- VIVA.co.id / Fajar GM
VIVA.co.id – Gubernur DKI Jakarta, Basuki Tjahaja Purnama menganggap upaya pemberantasan prostitusi, hanya akan menghabiskan waktu dan membuang energi pemerintah. Ahok sapaan Basuki menilai, lebih baik energi itu digunakan untuk melaksanakan program lain.
"Kita enggak usah sampai sibuk. Semua hotel, semua bar dipelototin (untuk mencari) ada prostitusi atau enggak. Saya kira hanya buang energi kalau kita melakukan itu," ujar Ahok, di Balai Kota DKI, Selasa, 23 Februari 2016.
Diakui maupun tidak, prostitusi ada di banyak tempat di Jakarta, tidak harus selalu di tempat hiburan malam seperti Kalijodo atau hotel-hotel berbintang. Ahok teringat salah satu tulisan di majalah yang ia baca di masa ia kuliah.
Tulisan itu mengulas praktik 'sex after lunch', atau kebiasaan para pekerja kantor di Jakarta, berhubungan badan secara sembunyi-sembunyi dengan rekan sekerjanya di waktu jeda bekerja setelah jam makan siang.
"Orang di belakang rumah, di kantor yang tinggi-tinggi, kamu kira enggak bisa terjadi perselingkuhan seperti itu?" ujar Ahok.
Maka itu, Ahok menilai, tindakan yang harus diambil pemerintah bila memang ingin menangani prostitusi adalah membuat lokalisasi.
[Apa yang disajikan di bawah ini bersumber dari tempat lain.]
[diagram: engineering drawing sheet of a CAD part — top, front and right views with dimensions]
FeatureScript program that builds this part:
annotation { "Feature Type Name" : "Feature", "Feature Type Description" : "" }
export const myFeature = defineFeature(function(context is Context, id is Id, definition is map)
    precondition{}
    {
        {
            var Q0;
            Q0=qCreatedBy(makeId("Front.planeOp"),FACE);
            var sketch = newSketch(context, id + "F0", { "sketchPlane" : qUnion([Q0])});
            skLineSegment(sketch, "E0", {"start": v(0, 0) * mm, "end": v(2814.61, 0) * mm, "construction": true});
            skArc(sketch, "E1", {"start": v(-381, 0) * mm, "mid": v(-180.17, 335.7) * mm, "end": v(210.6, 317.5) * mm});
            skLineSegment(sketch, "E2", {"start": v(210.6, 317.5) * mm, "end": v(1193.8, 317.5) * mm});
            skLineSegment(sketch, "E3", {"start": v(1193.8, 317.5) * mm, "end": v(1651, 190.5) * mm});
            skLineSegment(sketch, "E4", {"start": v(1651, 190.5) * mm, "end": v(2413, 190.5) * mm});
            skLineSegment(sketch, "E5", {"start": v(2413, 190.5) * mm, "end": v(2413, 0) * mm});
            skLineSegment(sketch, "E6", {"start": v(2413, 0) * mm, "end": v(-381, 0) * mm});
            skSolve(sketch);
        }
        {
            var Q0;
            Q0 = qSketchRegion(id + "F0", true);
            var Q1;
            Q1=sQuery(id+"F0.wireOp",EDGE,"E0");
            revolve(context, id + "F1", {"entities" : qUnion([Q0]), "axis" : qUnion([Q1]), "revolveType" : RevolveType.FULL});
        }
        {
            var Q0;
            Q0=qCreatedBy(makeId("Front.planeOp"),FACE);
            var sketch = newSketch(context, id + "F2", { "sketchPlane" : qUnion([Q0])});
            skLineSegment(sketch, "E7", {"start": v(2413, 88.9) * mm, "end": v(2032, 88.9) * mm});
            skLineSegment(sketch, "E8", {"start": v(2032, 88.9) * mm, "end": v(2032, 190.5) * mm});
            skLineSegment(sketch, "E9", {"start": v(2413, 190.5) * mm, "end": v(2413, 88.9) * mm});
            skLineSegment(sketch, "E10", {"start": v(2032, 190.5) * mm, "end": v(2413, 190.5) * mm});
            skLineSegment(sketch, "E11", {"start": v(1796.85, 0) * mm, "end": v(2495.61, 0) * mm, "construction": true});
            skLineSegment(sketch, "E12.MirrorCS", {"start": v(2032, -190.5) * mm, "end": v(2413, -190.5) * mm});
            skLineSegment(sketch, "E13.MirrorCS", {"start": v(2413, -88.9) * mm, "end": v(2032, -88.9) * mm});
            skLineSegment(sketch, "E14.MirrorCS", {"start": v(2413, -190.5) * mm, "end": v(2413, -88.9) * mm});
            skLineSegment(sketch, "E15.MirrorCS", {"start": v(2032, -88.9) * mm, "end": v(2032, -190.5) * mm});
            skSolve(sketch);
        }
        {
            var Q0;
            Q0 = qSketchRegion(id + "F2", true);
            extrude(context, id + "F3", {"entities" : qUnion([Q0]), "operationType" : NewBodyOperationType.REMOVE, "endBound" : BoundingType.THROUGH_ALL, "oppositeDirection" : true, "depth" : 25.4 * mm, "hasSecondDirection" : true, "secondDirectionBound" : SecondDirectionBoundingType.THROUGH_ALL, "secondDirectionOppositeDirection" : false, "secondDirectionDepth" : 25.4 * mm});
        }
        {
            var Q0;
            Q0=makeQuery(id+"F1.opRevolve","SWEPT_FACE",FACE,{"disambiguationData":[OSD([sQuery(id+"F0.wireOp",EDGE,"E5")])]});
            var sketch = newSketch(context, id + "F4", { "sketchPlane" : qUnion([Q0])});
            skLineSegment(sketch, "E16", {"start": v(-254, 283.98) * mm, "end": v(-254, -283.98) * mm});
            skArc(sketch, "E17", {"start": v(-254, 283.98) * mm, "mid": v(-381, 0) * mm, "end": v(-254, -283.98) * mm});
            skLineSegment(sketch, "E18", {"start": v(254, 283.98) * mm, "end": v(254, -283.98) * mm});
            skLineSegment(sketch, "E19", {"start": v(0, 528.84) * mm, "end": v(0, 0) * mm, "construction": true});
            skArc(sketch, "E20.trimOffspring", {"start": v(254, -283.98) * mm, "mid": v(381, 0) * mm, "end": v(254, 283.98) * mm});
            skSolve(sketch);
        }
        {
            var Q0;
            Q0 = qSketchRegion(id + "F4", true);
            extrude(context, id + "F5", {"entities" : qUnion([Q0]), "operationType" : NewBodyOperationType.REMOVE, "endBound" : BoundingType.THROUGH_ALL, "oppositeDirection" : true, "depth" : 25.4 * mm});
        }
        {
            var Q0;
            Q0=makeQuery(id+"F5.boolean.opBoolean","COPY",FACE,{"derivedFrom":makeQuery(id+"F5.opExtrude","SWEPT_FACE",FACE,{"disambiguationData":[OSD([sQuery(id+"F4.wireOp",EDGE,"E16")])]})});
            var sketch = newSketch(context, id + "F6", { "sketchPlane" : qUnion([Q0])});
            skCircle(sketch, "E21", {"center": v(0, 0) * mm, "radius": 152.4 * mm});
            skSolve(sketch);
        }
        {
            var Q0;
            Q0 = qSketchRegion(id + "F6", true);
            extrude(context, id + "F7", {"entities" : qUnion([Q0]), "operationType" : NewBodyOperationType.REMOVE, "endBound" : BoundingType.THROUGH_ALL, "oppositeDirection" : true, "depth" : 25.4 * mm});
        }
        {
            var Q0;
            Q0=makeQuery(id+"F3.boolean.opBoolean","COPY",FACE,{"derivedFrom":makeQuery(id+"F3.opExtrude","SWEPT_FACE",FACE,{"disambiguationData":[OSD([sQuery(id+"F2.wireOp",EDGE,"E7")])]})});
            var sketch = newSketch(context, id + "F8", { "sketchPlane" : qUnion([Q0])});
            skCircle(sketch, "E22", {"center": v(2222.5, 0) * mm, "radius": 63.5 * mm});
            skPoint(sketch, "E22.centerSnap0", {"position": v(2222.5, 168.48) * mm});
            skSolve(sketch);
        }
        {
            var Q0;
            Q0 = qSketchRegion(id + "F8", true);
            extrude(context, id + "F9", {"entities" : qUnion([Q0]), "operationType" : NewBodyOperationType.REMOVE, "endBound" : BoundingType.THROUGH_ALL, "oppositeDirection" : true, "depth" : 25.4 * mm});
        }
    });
Keberadaan lokalisasi disertai dengan peraturan daerah harus terapkan, sehiingga dapat membuat pelaku prostitusi diberi hukuman jika ia tidak melakukannya di dalam lokalisasi.
Namun, karena pemerintah Jakarta dikenal sebagai pemerintah yang tidak menghendaki adanya lokalisasi, dengan menutup lokalisasi Kramat Tunggak pada 1999, Ahok mengatakan Pemerintah Provinsi DKI saat ini tidak lagi membuat tindakan penanganan terhadap praktik prostitusi menjadi prioritasnya.
"Jadi sekarang kami enggak usah terlalu fokus lagi di situ. Kalau memang diizinkan, sebenarnya saya mau ada lokalisasi supaya tindakan prostitusi jelas di sana. Tapi karena enggak ada yang akan mengizinkan, ya saya mohon maaf enggak ada lokalisasi di Jakarta," ujar Ahok.